I declined both. ‘I’m drinking,’ I said, holding my whisky aloft.

‘Everyone has to have champagne,’ said the girl, pushing the glass into my free hand. ‘It’s to toast Mr Petrovitch’s health and prosperity.’

‘Oh, in that case …’ I said. I took it, held it up, and poured it into a pot where miniature palms were growing.

The girls gulped, smiled, and moved on. Dealing with folks who don’t want to drink to the health and prosperity of Mr Petrovitch had not been part of the training schedule.

‘I saw you do that, Mickey.’

I looked up; it was Ingrid Petrovitch, née Ibsen, standing on the rostrum behind me. She looked ravishingly beautiful, just the way she’d been in my fevered high school dreams. She gave me a jokey scowl and waved a finger, the way she’d done back in those long-ago days when I’d pulled up at night in my father’s car and suggested we climb into the back seat.

‘Hello, Ingrid,’ I said. It sounded dumb and I felt stupid, the way some people do feel when confronted by someone they love too much. I’d always been a klutz like that when I was with her: I never did figure out why.
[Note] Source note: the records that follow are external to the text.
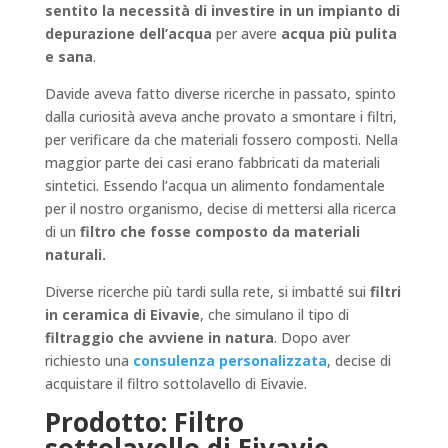
sentito la necessità di investire in un impianto di
depurazione dell’acqua
per avere
acqua più pulita
e sana
.
Davide aveva fatto diverse ricerche in passato, spinto
dalla curiosità aveva anche provato a smontare i filtri,
per verificare da che materiali fossero composti. Nella
maggior parte dei casi erano fabbricati da materiali
sintetici. Essendo l’acqua un alimento fondamentale
per il nostro organismo, decise di mettersi alla ricerca
di un
filtro che fosse composto da materiali
naturali.
Diverse ricerche più tardi sulla rete, si imbatté sui
filtri
in ceramica di Eivavie
, che simulano il tipo di
filtraggio che avviene in natura
. Dopo aver
richiesto una
consulenza personalizzata
, decise di
acquistare il filtro sottolavello di Eivavie.
Prodotto: Filtro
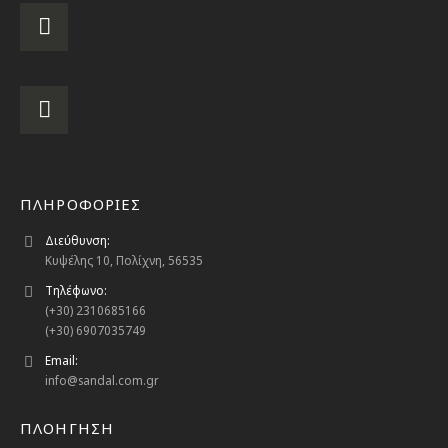
ΠΛΗΡΟΦΟΡΙΕΣ
Διεύθυνση:
Κυψέλης 10, Πολίχνη, 56535
Τηλέφωνο:
(+30) 2310685166
(+30) 6907035749
Email:
info@sandal.com.gr
ΠΛΟΗΓΗΣΗ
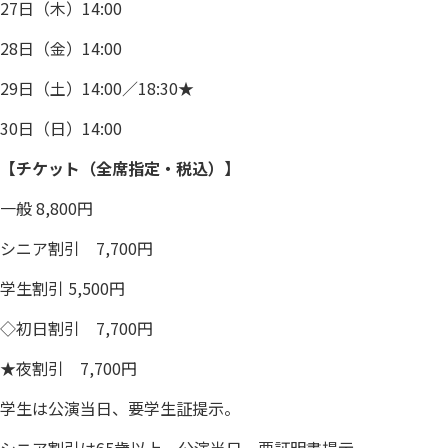
27日（木）14:00
28日（金）14:00
29日（土）14:00／18:30★
30日（日）14:00
【チケット（全席指定・税込）】
一般 8,800円
シニア割引 7,700円
学生割引 5,500円
◇初日割引 7,700円
★夜割引 7,700円
学生は公演当日、要学生証提示。
シニア割引は65歳以上。公演当日、要証明書提示。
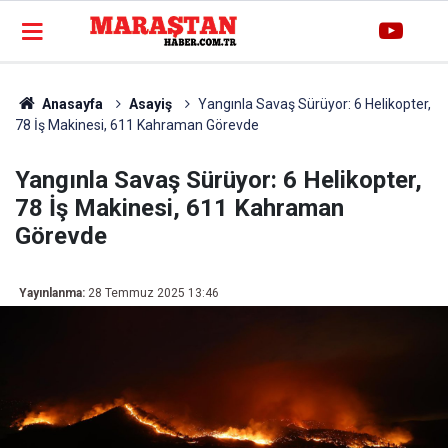
Anasayfa
Asayiş
Yangınla Savaş Sürüyor: 6 Helikopter,
78 İş Makinesi, 611 Kahraman Görevde
Yangınla Savaş Sürüyor: 6 Helikopter,
78 İş Makinesi, 611 Kahraman
Görevde
Yayınlanma:
28 Temmuz 2025 13:46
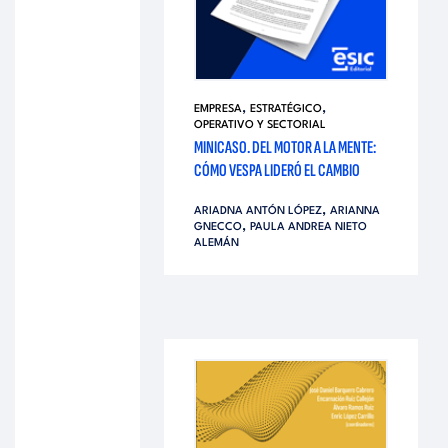
,
,
EMPRESA
ESTRATÉGICO
OPERATIVO Y SECTORIAL
MINICASO. DEL MOTOR A LA MENTE:
CÓMO VESPA LIDERÓ EL CAMBIO
,
ARIADNA ANTÓN LÓPEZ
ARIANNA
,
GNECCO
PAULA ANDREA NIETO
ALEMÁN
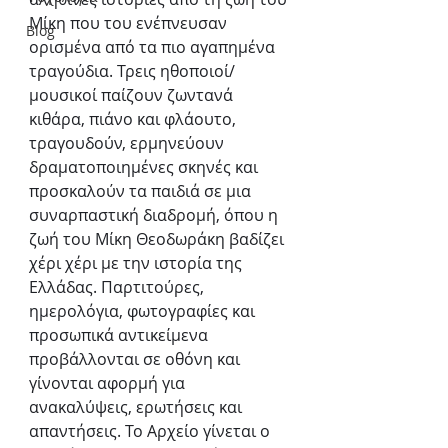
Μίκη που του ενέπνευσαν 
Blog
ορισμένα από τα πιο αγαπημένα 
τραγούδια. Τρεις ηθοποιοί/
μουσικοί παίζουν ζωντανά 
κιθάρα, πιάνο και φλάουτο, 
τραγουδούν, ερμηνεύουν 
δραματοποιημένες σκηνές και 
προσκαλούν τα παιδιά σε μια 
συναρπαστική διαδρομή, όπου η 
ζωή του Μίκη Θεοδωράκη βαδίζει 
χέρι χέρι με την ιστορία της 
Ελλάδας. Παρτιτούρες, 
ημερολόγια, φωτογραφίες και 
προσωπικά αντικείμενα 
προβάλλονται σε οθόνη και 
γίνονται αφορμή για 
ανακαλύψεις, ερωτήσεις και 
απαντήσεις. Το Αρχείο γίνεται ο 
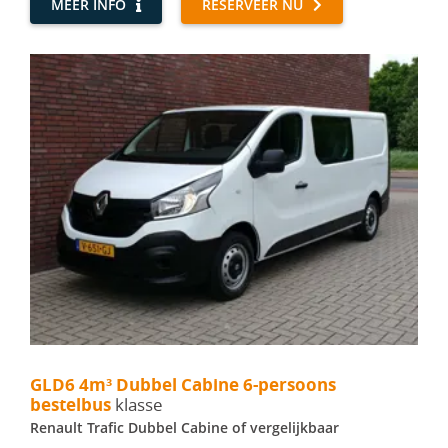
MEER INFO
RESERVEER NU
GLD6 4m³ Dubbel Cabine 6-persoons bestelbus - Renault Traf
GLD6 4m³ Dubbel Cabine 6-persoons
bestelbus
klasse
Renault Trafic Dubbel Cabine of vergelijkbaar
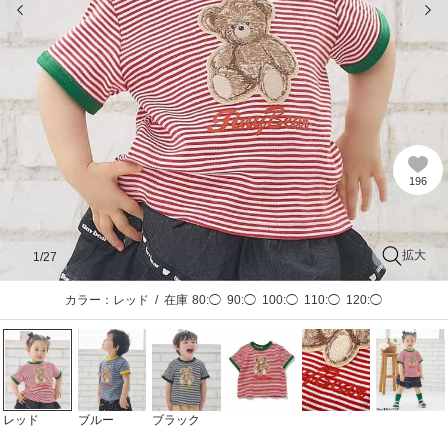
196
拡大
1
/27
カラー：レッド
/
在庫
80:◯
90:◯
100:◯
110:◯
120:◯
レッド
ブルー
ブラック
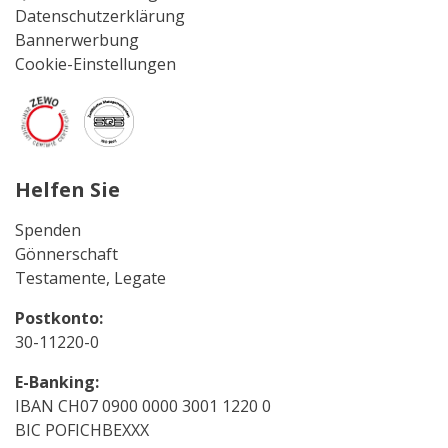
Datenschutzerklärung
Bannerwerbung
Cookie-Einstellungen
Helfen Sie
Spenden
Gönnerschaft
Testamente, Legate
Postkonto:
30-11220-0
E-Banking:
IBAN CH07 0900 0000 3001 1220 0
BIC POFICHBEXXX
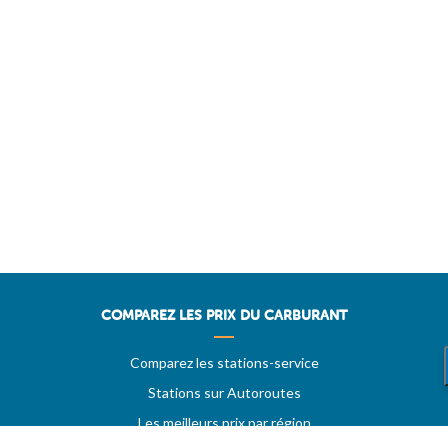
COMPAREZ LES PRIX DU CARBURANT
Comparez les stations-service
Stations sur Autoroutes
Les meilleurs prix par région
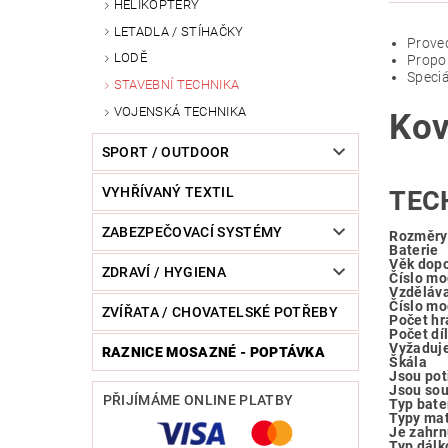
HELIKOPTÉRY
LETADLA / STÍHAČKY
Proved
LODĚ
Propor
Speciá
STAVEBNÍ TECHNIKA
VOJENSKÁ TECHNIKA
Kov
SPORT / OUTDOOR
VYHŘÍVANÝ TEXTIL
TEC
ZABEZPEČOVACÍ SYSTÉMY
Rozměry
Baterie
Věk dop
ZDRAVÍ / HYGIENA
Číslo mo
Vzděláva
Číslo mo
ZVÍŘATA / CHOVATELSKÉ POTŘEBY
Počet hr
Počet dí
Vyžaduj
RAZNICE MOSAZNÉ - POPTÁVKA
Škála
Jsou pot
Jsou sou
PŘIJÍMÁME ONLINE PLATBY
Typ bate
Typy mat
Je zahrn
Typ dálk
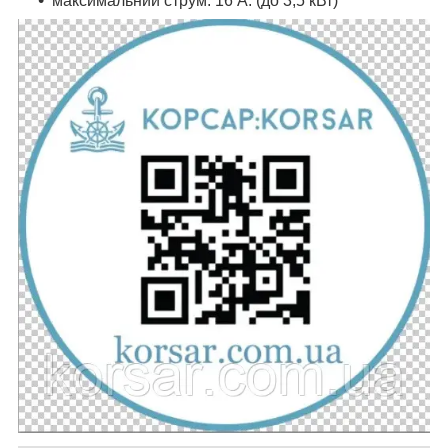
максимальний струм: 16 A. (до 3,5 кВт)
‘Hello, Mickey,’ she said, very softly. ‘It’s lovely to think that some things never change.’ She turned away and kept moving to where a line had formed to get a smile from her husband.

‘Ingrid …’

She stopped. ‘Yes, Mickey?’

‘It’s good to see you again.’

She smiled sweetly and moved on. I guess she was telling me I’d had my chance with her and blew it. And that was long ago. It was nice of her not to say it.